Each line in the listing below that contains "knee" should be returned.

> _Data under study_
········
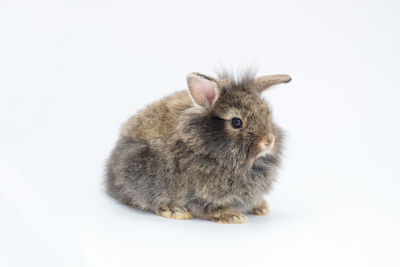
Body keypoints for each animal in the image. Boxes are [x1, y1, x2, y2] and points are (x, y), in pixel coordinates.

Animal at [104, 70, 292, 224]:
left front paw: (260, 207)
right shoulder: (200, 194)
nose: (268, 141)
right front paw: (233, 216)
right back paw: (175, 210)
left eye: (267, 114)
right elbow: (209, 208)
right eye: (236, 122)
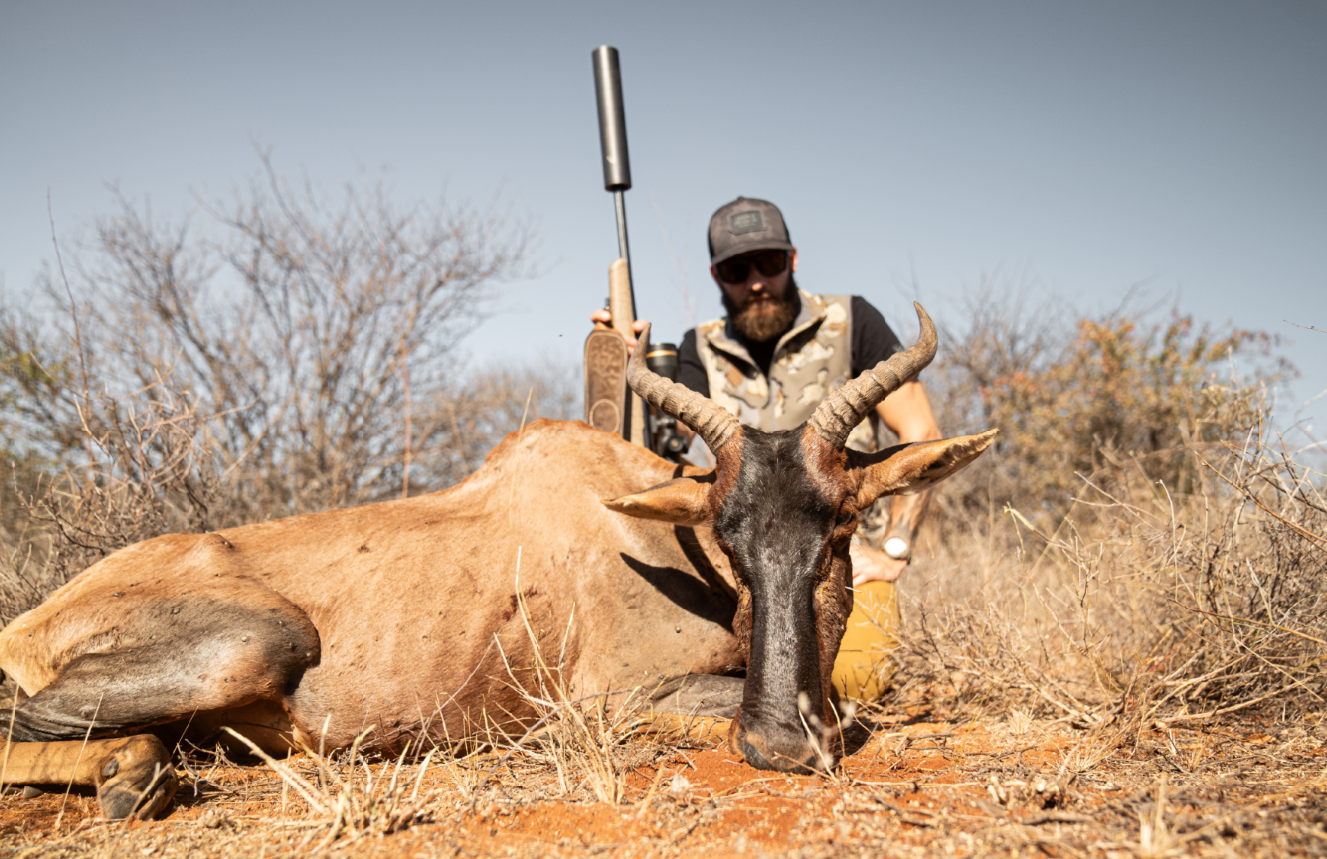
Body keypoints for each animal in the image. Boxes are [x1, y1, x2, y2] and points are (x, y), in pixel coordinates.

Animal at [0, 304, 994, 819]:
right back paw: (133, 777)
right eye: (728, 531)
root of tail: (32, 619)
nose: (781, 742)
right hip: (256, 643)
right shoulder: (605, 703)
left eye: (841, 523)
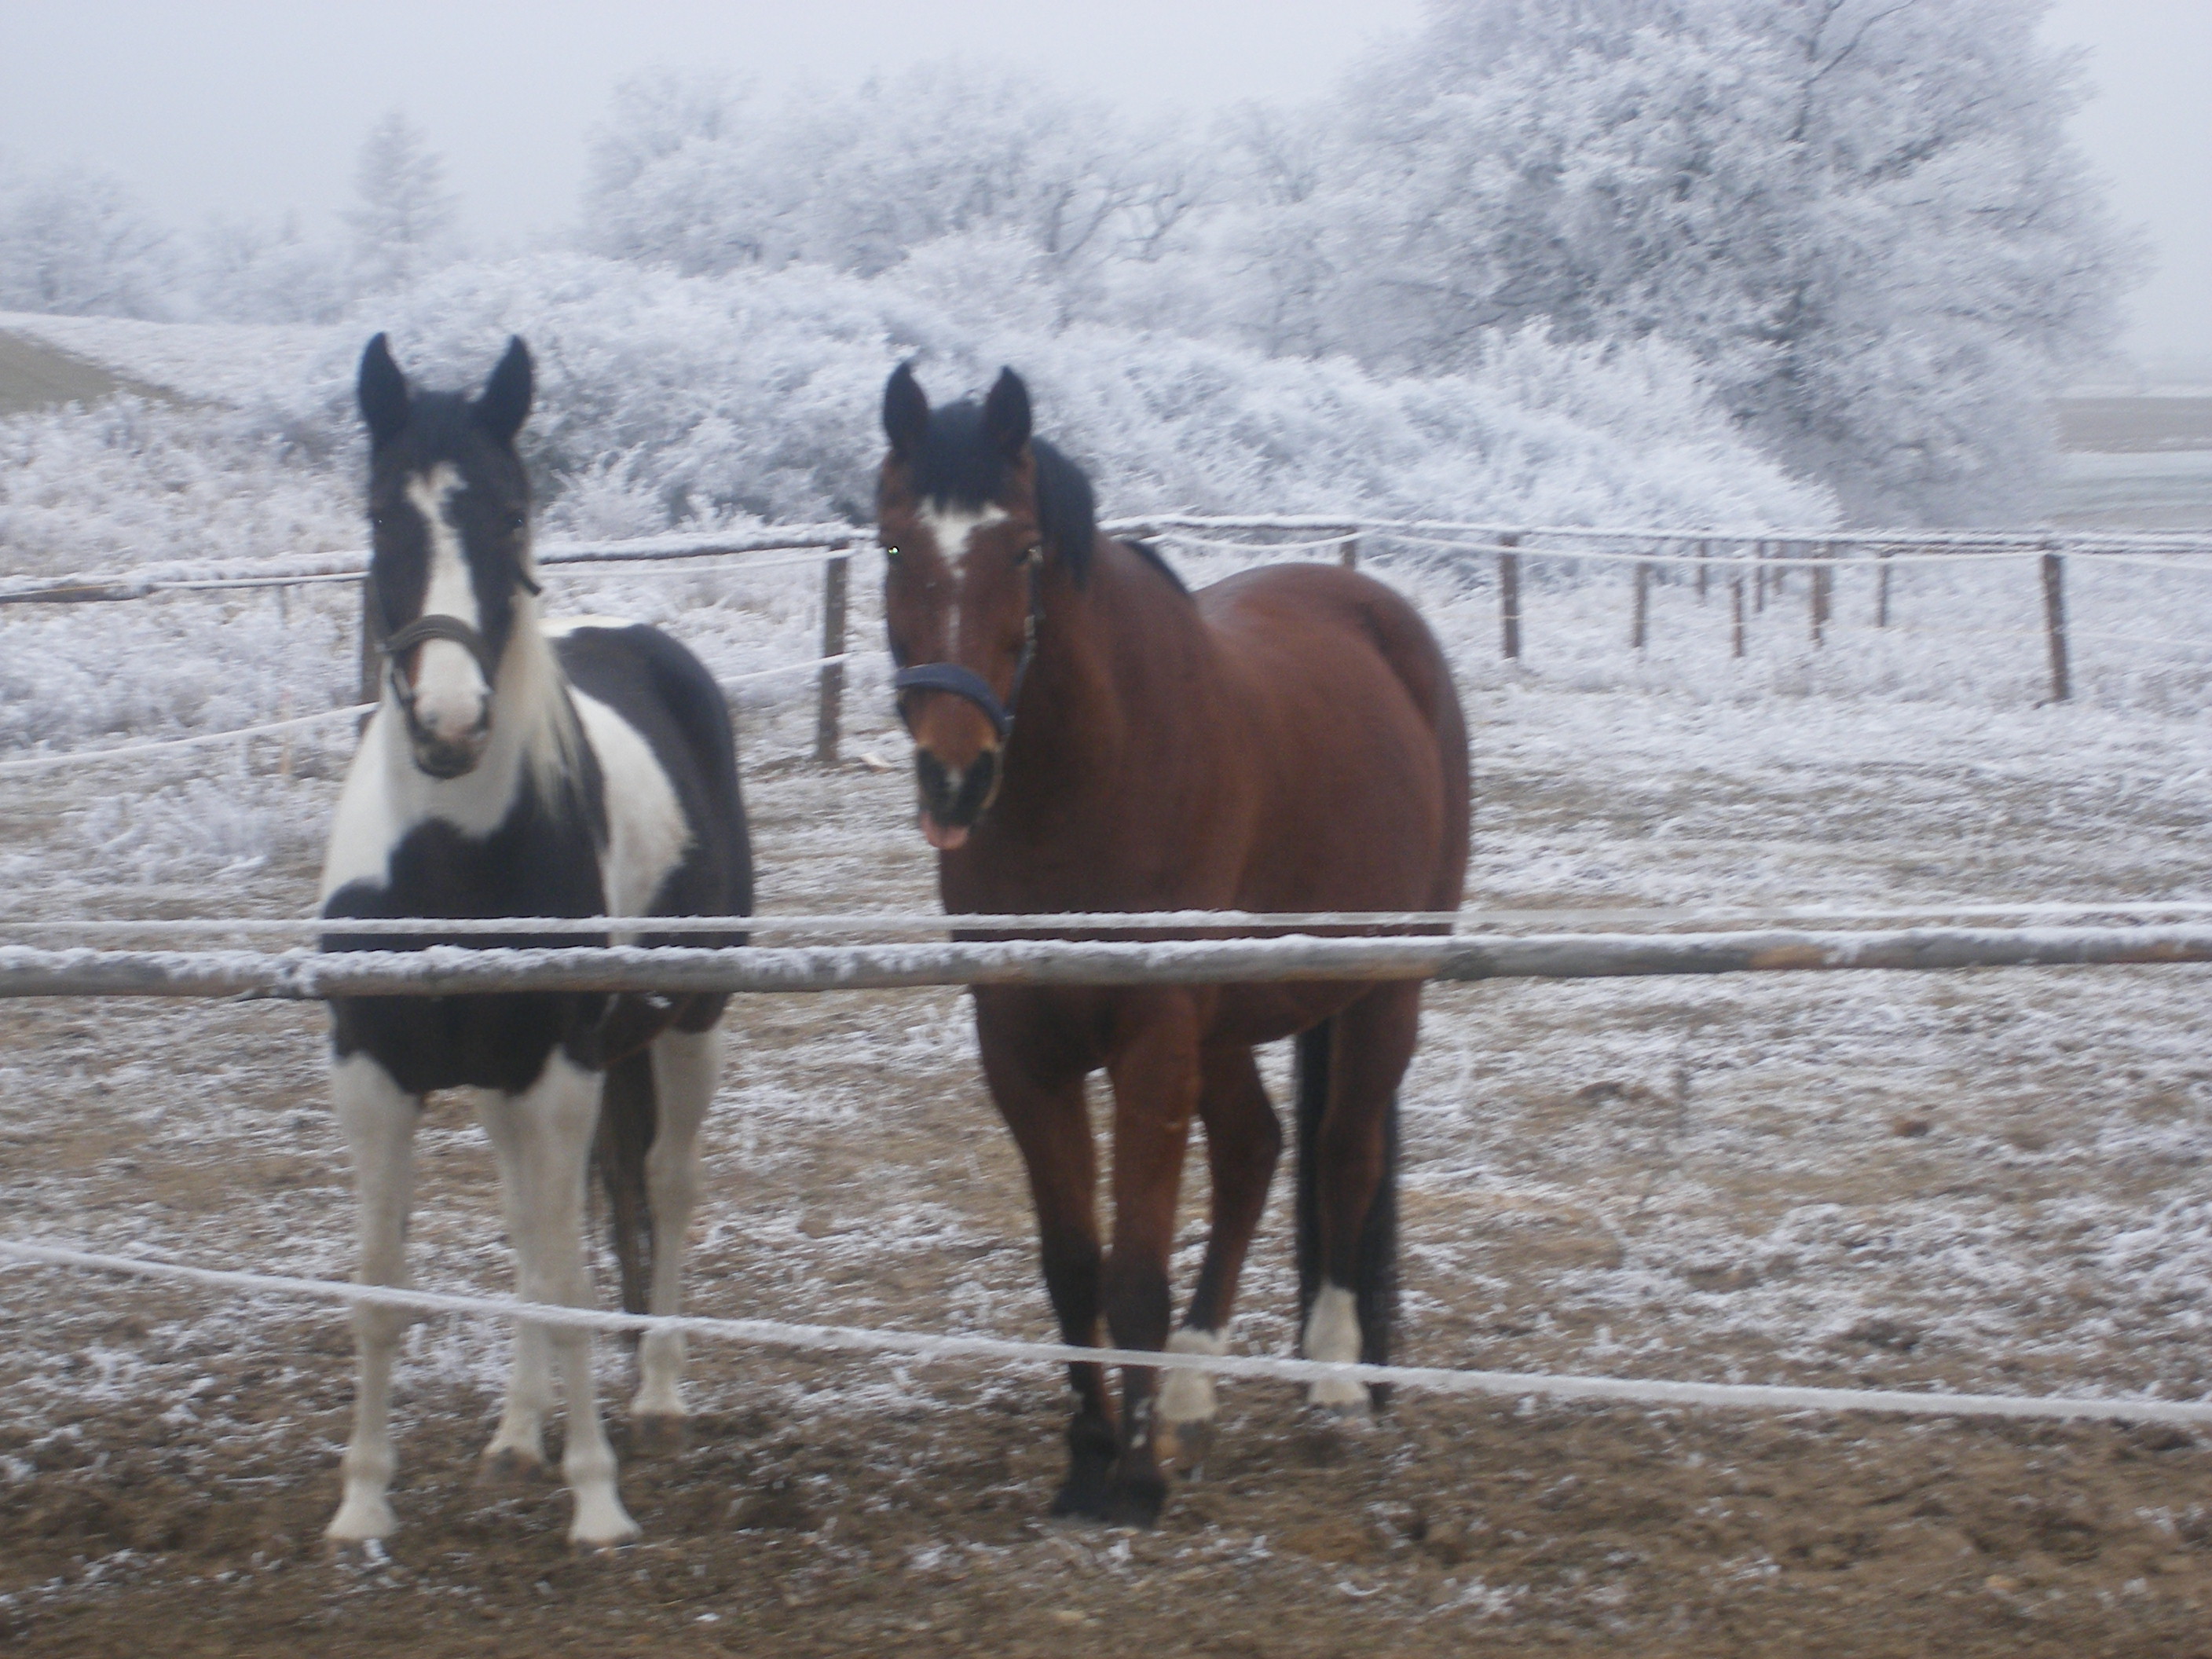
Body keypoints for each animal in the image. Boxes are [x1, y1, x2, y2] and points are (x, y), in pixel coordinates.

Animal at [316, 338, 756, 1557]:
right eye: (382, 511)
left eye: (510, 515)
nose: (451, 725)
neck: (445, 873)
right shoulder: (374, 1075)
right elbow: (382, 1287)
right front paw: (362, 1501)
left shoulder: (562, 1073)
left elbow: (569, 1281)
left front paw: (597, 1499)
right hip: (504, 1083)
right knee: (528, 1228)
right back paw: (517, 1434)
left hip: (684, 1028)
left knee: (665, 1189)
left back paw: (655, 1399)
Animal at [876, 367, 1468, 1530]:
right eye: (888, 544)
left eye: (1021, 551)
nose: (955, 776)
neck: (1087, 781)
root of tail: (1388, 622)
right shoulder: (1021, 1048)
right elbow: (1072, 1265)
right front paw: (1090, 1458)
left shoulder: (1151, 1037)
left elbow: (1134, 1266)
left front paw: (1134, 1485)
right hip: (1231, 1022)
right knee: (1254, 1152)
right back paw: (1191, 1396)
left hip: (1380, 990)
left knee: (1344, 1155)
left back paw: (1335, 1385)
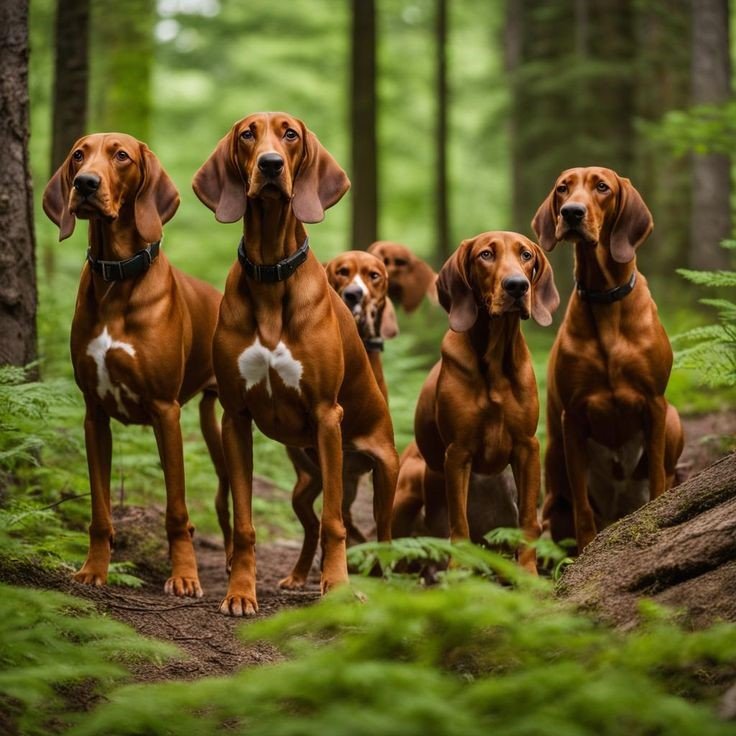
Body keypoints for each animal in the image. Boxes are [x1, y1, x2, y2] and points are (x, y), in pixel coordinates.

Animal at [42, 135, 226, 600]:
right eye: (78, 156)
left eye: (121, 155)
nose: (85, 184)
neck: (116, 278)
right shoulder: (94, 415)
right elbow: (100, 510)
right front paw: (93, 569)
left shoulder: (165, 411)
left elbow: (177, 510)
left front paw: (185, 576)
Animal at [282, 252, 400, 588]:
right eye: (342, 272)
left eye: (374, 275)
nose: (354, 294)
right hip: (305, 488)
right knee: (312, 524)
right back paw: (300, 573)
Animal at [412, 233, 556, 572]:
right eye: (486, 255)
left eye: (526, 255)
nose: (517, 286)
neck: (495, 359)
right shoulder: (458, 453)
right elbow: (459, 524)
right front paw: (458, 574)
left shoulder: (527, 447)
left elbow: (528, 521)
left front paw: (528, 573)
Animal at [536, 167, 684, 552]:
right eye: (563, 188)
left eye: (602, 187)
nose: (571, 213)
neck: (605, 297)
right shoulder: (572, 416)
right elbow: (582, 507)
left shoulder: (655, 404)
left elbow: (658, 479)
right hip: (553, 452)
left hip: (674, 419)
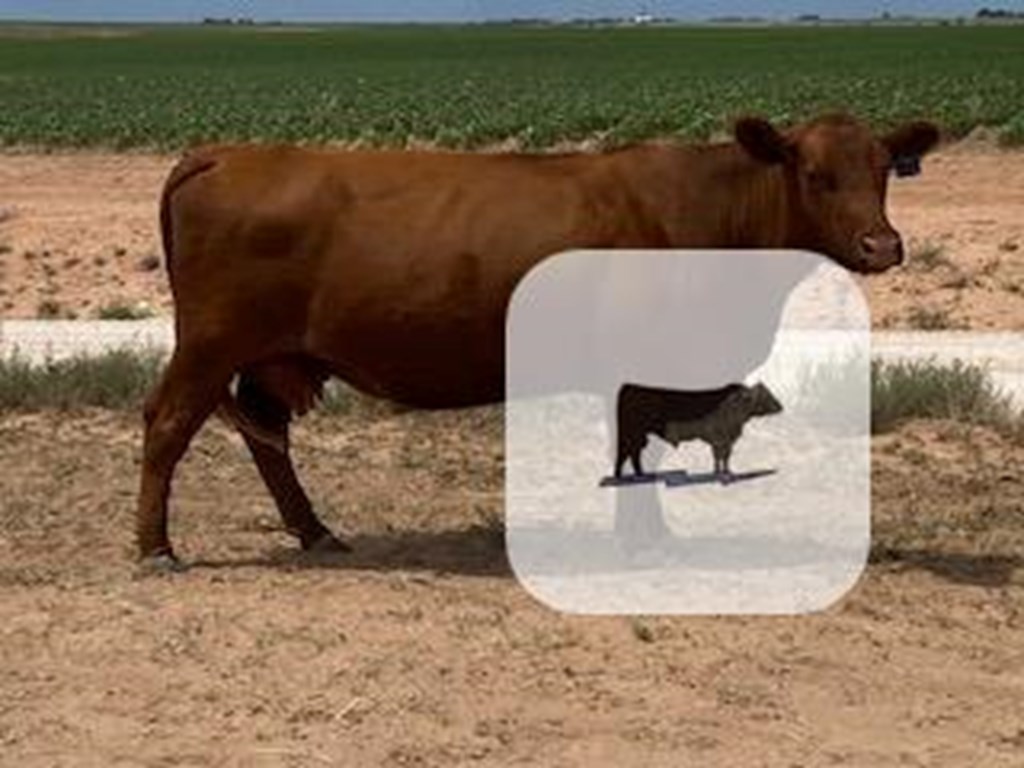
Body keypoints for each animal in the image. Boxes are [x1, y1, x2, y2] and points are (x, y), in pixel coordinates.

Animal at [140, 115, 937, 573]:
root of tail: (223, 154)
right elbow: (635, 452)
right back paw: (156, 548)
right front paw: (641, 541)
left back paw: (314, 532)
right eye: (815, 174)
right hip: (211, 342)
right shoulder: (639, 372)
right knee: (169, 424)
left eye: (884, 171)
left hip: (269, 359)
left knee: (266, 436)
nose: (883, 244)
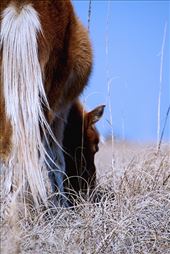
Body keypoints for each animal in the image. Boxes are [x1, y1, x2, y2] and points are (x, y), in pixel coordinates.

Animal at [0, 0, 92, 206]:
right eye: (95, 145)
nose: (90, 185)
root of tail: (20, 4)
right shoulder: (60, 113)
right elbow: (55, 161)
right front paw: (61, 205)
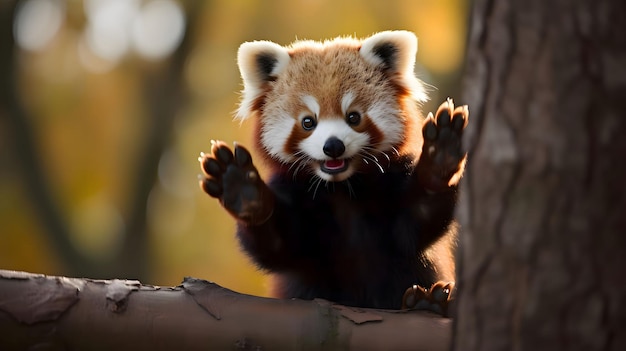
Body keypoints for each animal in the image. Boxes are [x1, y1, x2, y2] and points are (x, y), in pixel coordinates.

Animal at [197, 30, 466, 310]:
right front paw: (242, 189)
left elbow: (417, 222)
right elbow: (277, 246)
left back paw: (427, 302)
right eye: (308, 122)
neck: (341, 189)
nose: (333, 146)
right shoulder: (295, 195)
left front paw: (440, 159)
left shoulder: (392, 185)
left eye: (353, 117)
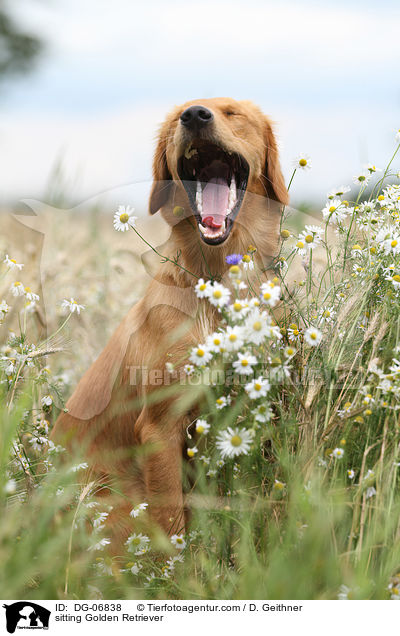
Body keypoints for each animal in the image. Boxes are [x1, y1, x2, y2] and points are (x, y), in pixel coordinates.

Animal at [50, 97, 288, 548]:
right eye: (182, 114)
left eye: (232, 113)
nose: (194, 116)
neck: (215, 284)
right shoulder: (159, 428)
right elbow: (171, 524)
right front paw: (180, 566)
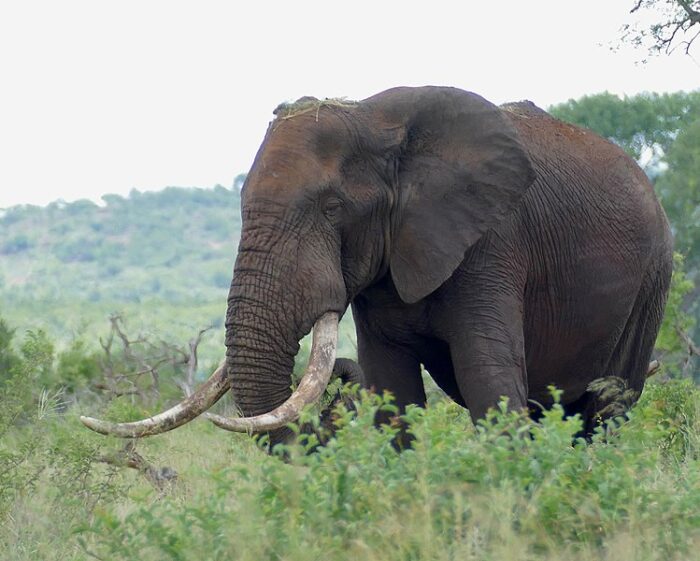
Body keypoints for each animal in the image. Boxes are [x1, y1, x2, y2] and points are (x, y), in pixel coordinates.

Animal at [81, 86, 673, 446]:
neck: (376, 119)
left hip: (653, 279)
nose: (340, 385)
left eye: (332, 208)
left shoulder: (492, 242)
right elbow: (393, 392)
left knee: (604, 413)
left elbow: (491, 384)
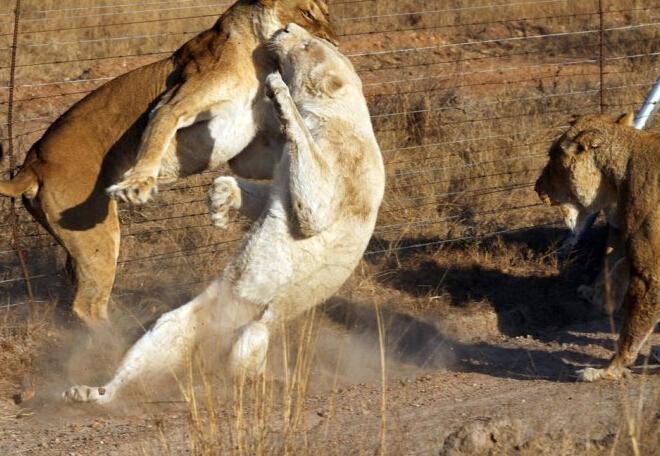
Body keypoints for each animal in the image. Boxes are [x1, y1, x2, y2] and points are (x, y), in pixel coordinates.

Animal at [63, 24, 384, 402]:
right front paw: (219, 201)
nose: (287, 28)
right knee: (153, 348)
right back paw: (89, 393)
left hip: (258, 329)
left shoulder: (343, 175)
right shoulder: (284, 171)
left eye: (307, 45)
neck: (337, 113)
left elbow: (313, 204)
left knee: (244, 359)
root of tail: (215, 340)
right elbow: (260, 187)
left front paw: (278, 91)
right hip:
········
> _Result of the exercise_
right knee: (528, 1228)
left knee: (665, 1189)
right knee: (1254, 1152)
left knee: (1344, 1155)
right knee: (312, 524)
right knee: (169, 424)
left knee: (266, 436)
left knee: (604, 413)
right knee: (153, 348)
left knee: (244, 359)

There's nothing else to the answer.